■ To-do list
[1] Write out the passage of the seminar announcement below from "Her talk is" up to and including "deal appraisal routine.".
[2] How many lines in the listing below contain the string "cross", with case counting? Reply with the number alone.

■ Text block
______

Routines for Generating Financial Deals: Performing Interdependence between Artifacts, Actions and Outcomes
The Department of Sociology presents
"Routines for Generating Financial Deals: Performing Interdependence between Artifacts,
Actions and Outcomes"
with Paula Jarzabkowski, Professor, City University, UK, and Cornell University
Friday, March 14, 2014
12:00-1:30 p.m.
Social & Behavioral Sciences Gateway, Room 1321
Paula Jarzabkowski is a professor of strategic management at City University and,
from 2012-14, holds an EU Marie Curie Fellowship at Cornell University. Paula’s research
focuses on strategy-as-practice in complex and pluralistic contexts, such as regulated
infrastructure firms, third sector organizations and financial services, particularly
insurance and reinsurance. She focuses primarily on qualitative and ethnographic research
methods as a means of studying business problems. In this endeavour, she has been
fortunate in winning a series of prestigious fellowships that have enabled her to
conduct detailed ethnographic studies
in different industries. For example, from 2009-2012, she held the inaugural Insurance
Intellectual Capital Initiative (IICI) fellowship, under which she conducted a 3-year
audio and video ethnography of the global reinsurance market, which extended her skills
from organisational to industry-level ethnography. She 'enjoys' the challenge of publishing
such work in leading journals. Her work has appeared in a number of such journals
including Academy of Management Journal, Organization Science, Journal of Management
Studies and Organization Studies and in 2005, she published the first book on strategy-as-practice,
Strategy as Practice: An Activity-Based Approach (Sage).
Her talk is based on the routine of appraising financial deals in the reinsurance
industry where we had in-depth access to observe the unfolding deal appraisal routine.
Reinsurance is a finance industry that takes risks on large-scale catastrophes, such
as the tsunamis, earthquakes, floods and droughts that have brought major losses around
the world in recent years. Specifically, reinsurance provides insurance for insurance
companies, in the form of financial deals that cover the risk of potential loss from
such major catastrophes. Financial deals are a salient context for examining routines;
because they constitute a recognizable pattern of actions that are performed by knowledgeable
professionals. The research team had in-depth access to eleven firms operating in
London and/or Bermuda. Our findings illustrate how the deal appraisal routine is performed
with artifacts, and the way the deal appraisal routine intersects with other routines.

______

■ Supplied information
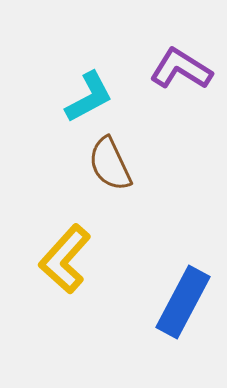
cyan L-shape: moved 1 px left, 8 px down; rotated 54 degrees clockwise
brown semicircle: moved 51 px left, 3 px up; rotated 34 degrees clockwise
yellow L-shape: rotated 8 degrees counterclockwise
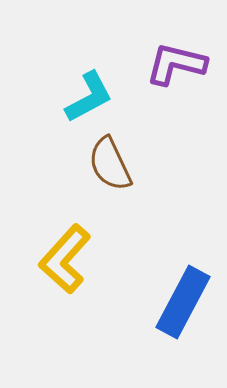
purple L-shape: moved 5 px left, 5 px up; rotated 18 degrees counterclockwise
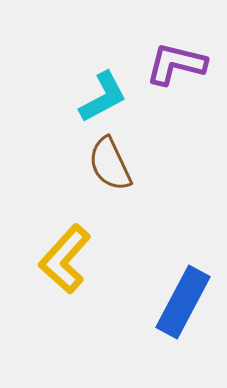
cyan L-shape: moved 14 px right
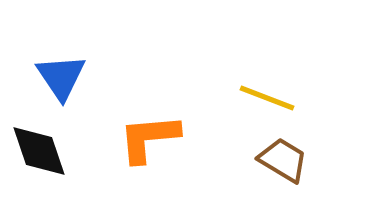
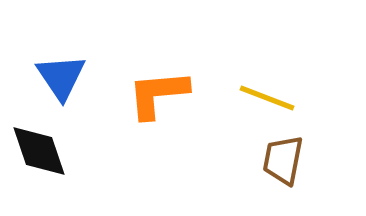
orange L-shape: moved 9 px right, 44 px up
brown trapezoid: rotated 110 degrees counterclockwise
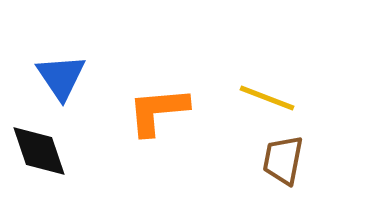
orange L-shape: moved 17 px down
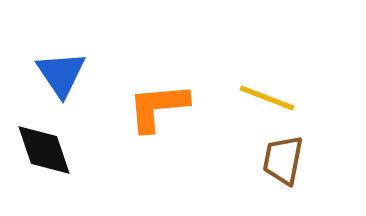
blue triangle: moved 3 px up
orange L-shape: moved 4 px up
black diamond: moved 5 px right, 1 px up
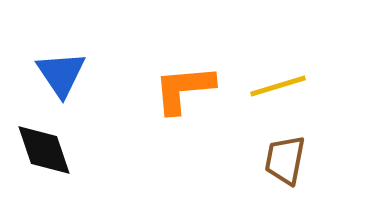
yellow line: moved 11 px right, 12 px up; rotated 38 degrees counterclockwise
orange L-shape: moved 26 px right, 18 px up
brown trapezoid: moved 2 px right
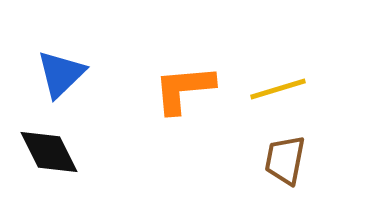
blue triangle: rotated 20 degrees clockwise
yellow line: moved 3 px down
black diamond: moved 5 px right, 2 px down; rotated 8 degrees counterclockwise
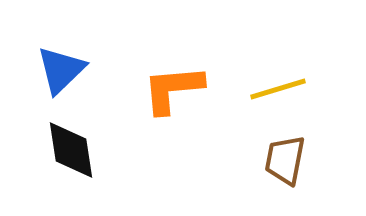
blue triangle: moved 4 px up
orange L-shape: moved 11 px left
black diamond: moved 22 px right, 2 px up; rotated 18 degrees clockwise
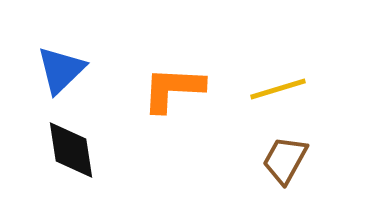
orange L-shape: rotated 8 degrees clockwise
brown trapezoid: rotated 18 degrees clockwise
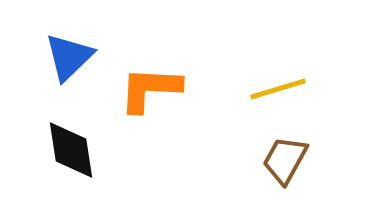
blue triangle: moved 8 px right, 13 px up
orange L-shape: moved 23 px left
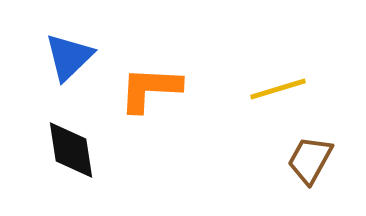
brown trapezoid: moved 25 px right
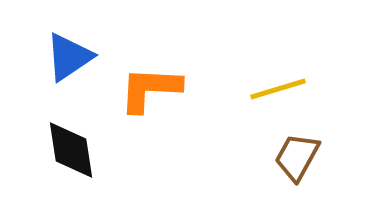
blue triangle: rotated 10 degrees clockwise
brown trapezoid: moved 13 px left, 3 px up
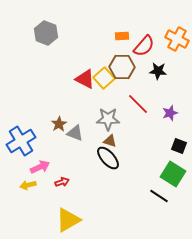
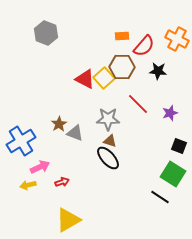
black line: moved 1 px right, 1 px down
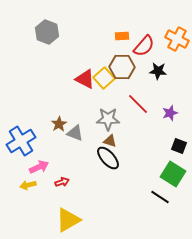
gray hexagon: moved 1 px right, 1 px up
pink arrow: moved 1 px left
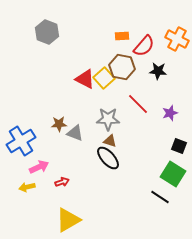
brown hexagon: rotated 10 degrees clockwise
brown star: rotated 28 degrees clockwise
yellow arrow: moved 1 px left, 2 px down
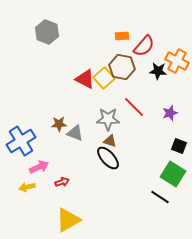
orange cross: moved 22 px down
red line: moved 4 px left, 3 px down
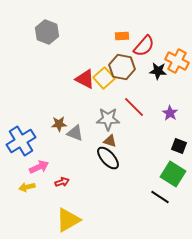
purple star: rotated 21 degrees counterclockwise
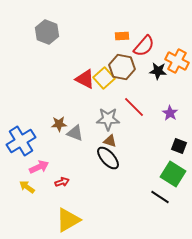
yellow arrow: rotated 49 degrees clockwise
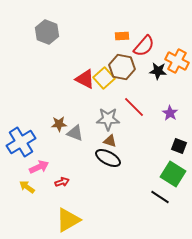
blue cross: moved 1 px down
black ellipse: rotated 20 degrees counterclockwise
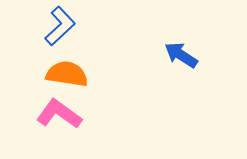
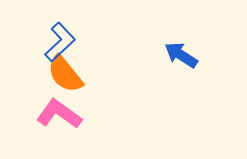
blue L-shape: moved 16 px down
orange semicircle: moved 2 px left; rotated 138 degrees counterclockwise
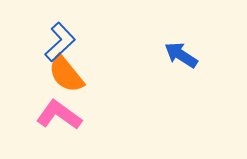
orange semicircle: moved 1 px right
pink L-shape: moved 1 px down
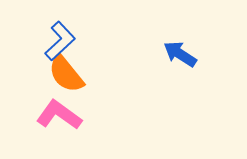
blue L-shape: moved 1 px up
blue arrow: moved 1 px left, 1 px up
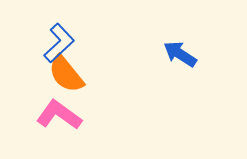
blue L-shape: moved 1 px left, 2 px down
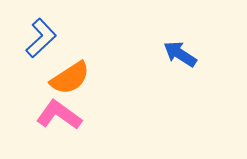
blue L-shape: moved 18 px left, 5 px up
orange semicircle: moved 4 px right, 4 px down; rotated 84 degrees counterclockwise
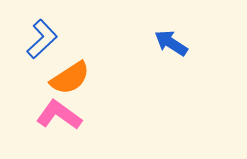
blue L-shape: moved 1 px right, 1 px down
blue arrow: moved 9 px left, 11 px up
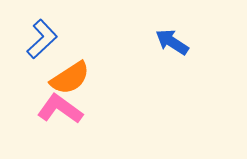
blue arrow: moved 1 px right, 1 px up
pink L-shape: moved 1 px right, 6 px up
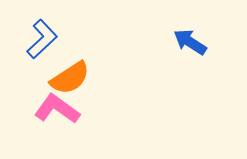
blue arrow: moved 18 px right
pink L-shape: moved 3 px left
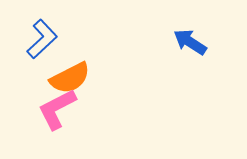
orange semicircle: rotated 6 degrees clockwise
pink L-shape: rotated 63 degrees counterclockwise
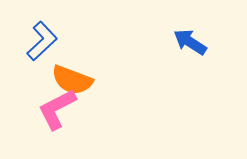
blue L-shape: moved 2 px down
orange semicircle: moved 2 px right, 2 px down; rotated 48 degrees clockwise
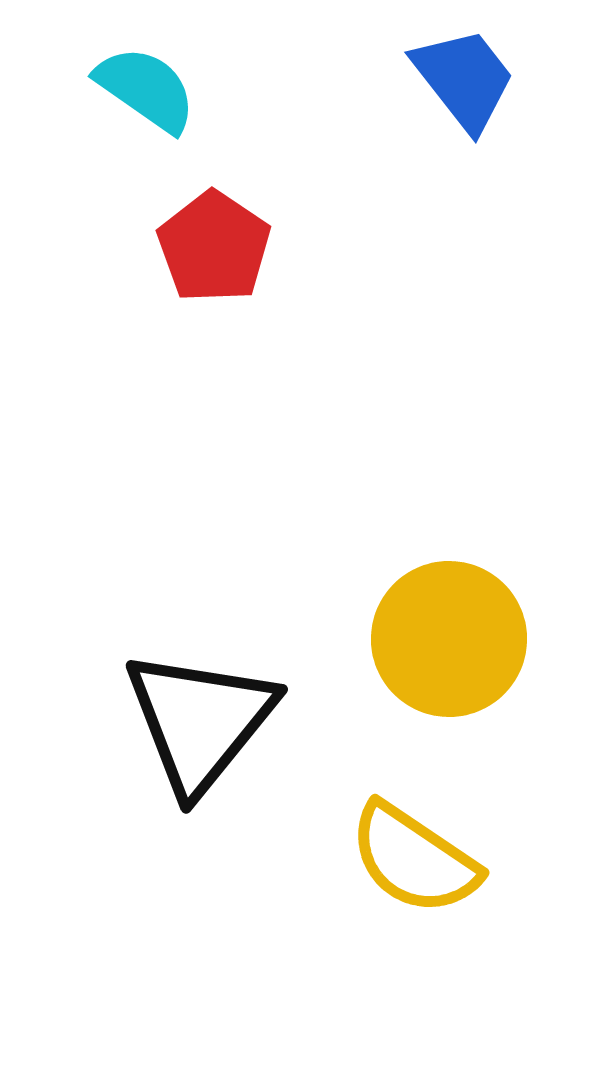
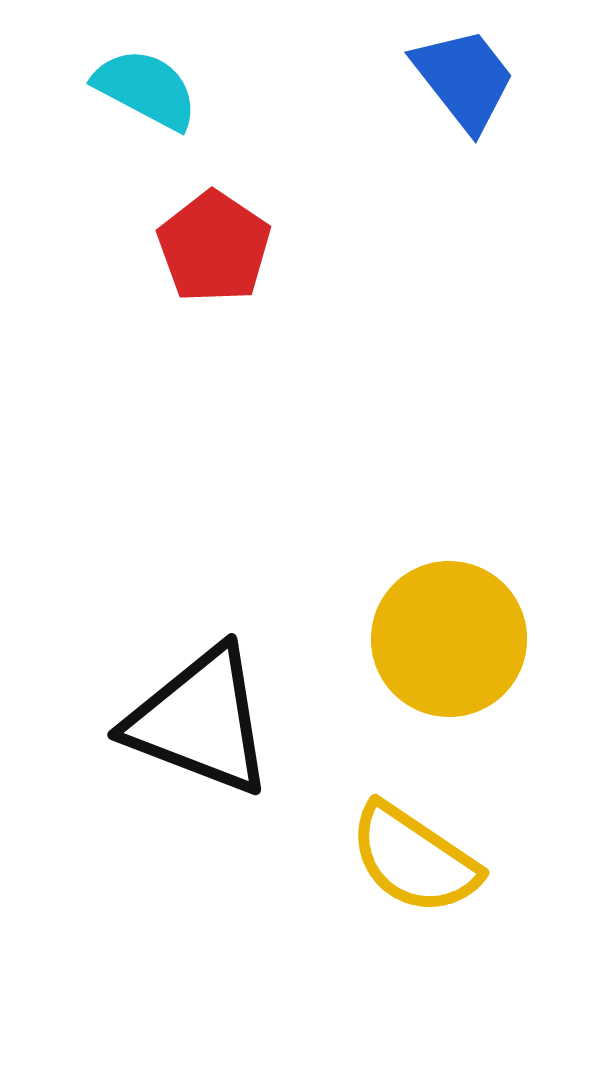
cyan semicircle: rotated 7 degrees counterclockwise
black triangle: rotated 48 degrees counterclockwise
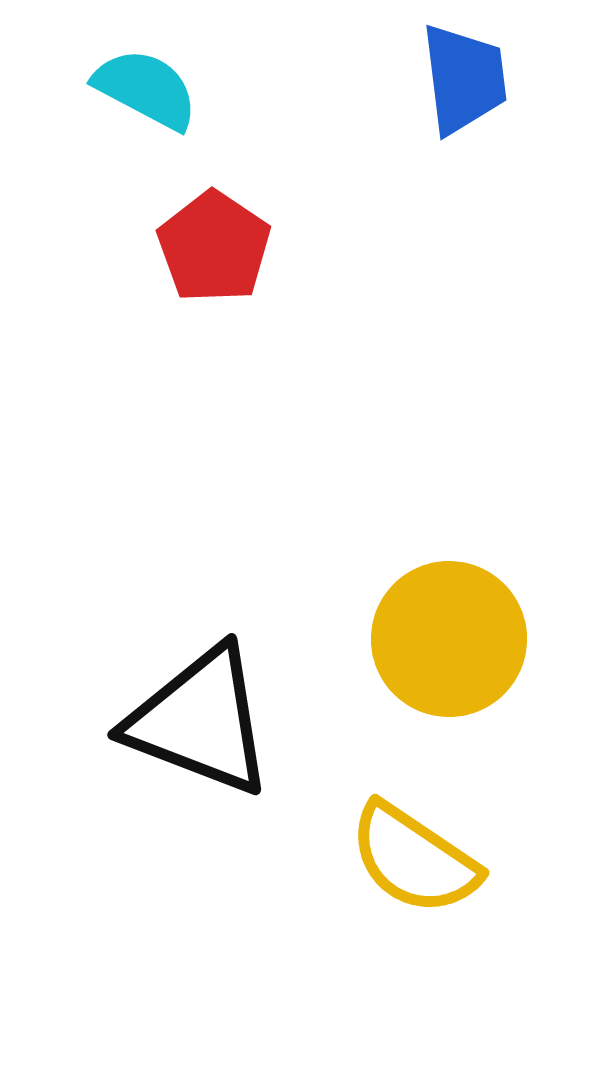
blue trapezoid: rotated 31 degrees clockwise
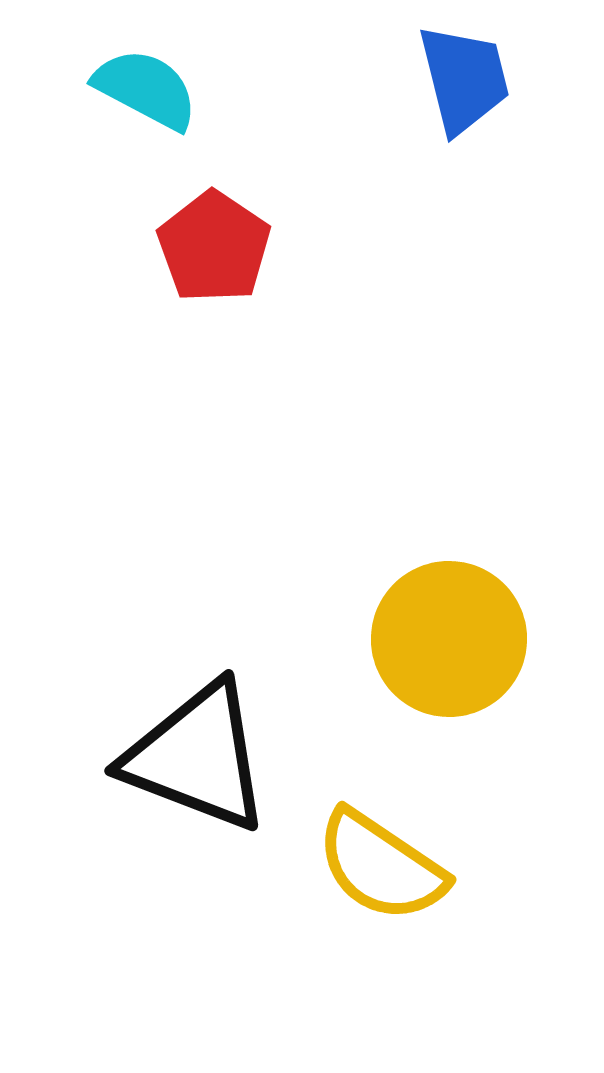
blue trapezoid: rotated 7 degrees counterclockwise
black triangle: moved 3 px left, 36 px down
yellow semicircle: moved 33 px left, 7 px down
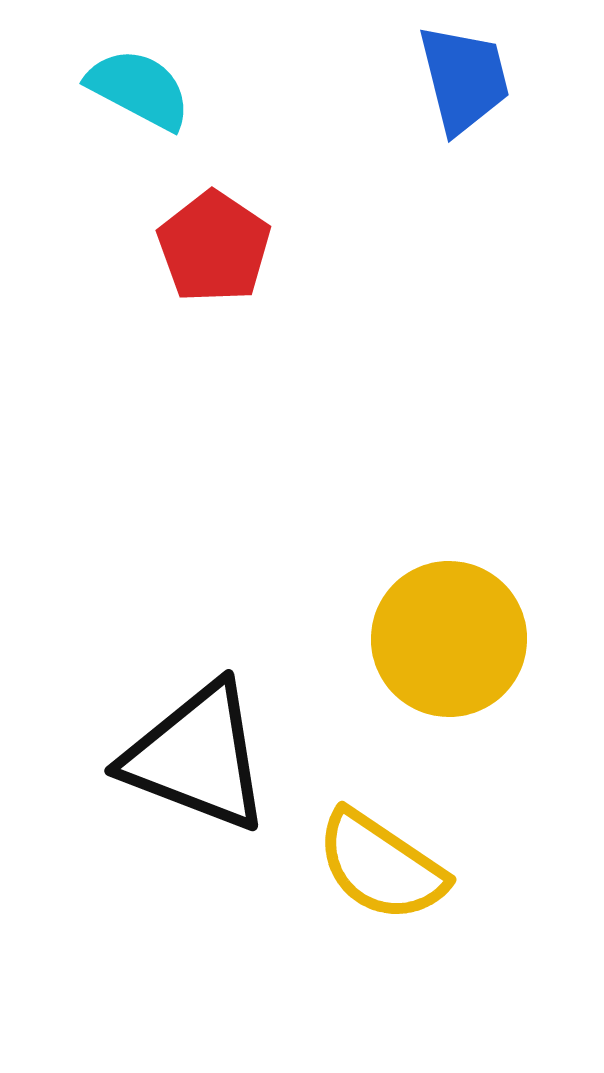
cyan semicircle: moved 7 px left
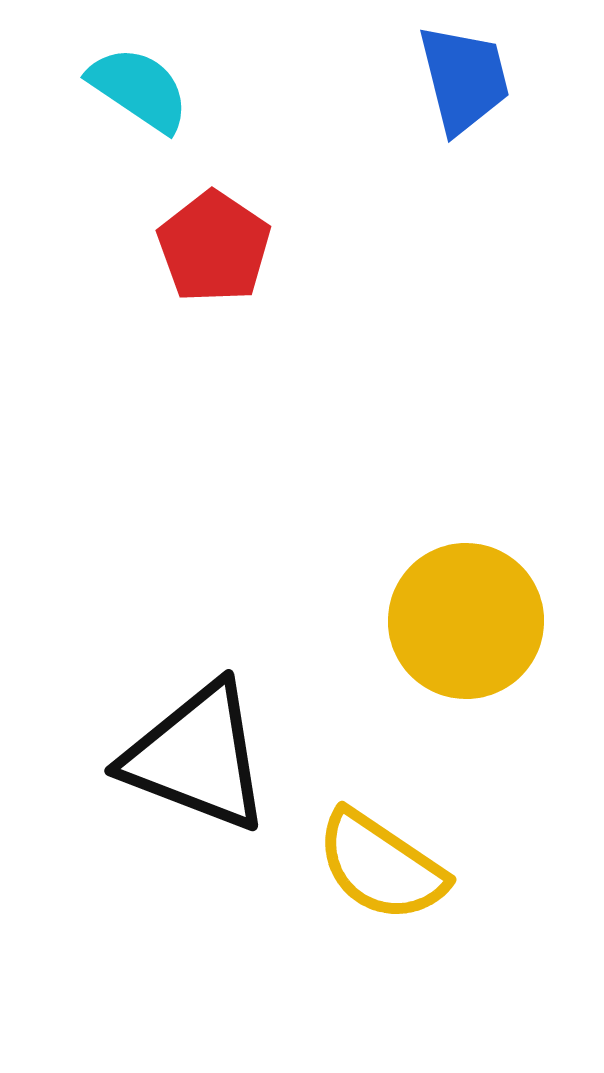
cyan semicircle: rotated 6 degrees clockwise
yellow circle: moved 17 px right, 18 px up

______

■ Expected results
[1]
Her talk is based on the routine of appraising financial deals in the reinsurance
industry where we had in-depth access to observe the unfolding deal appraisal routine.

[2] 2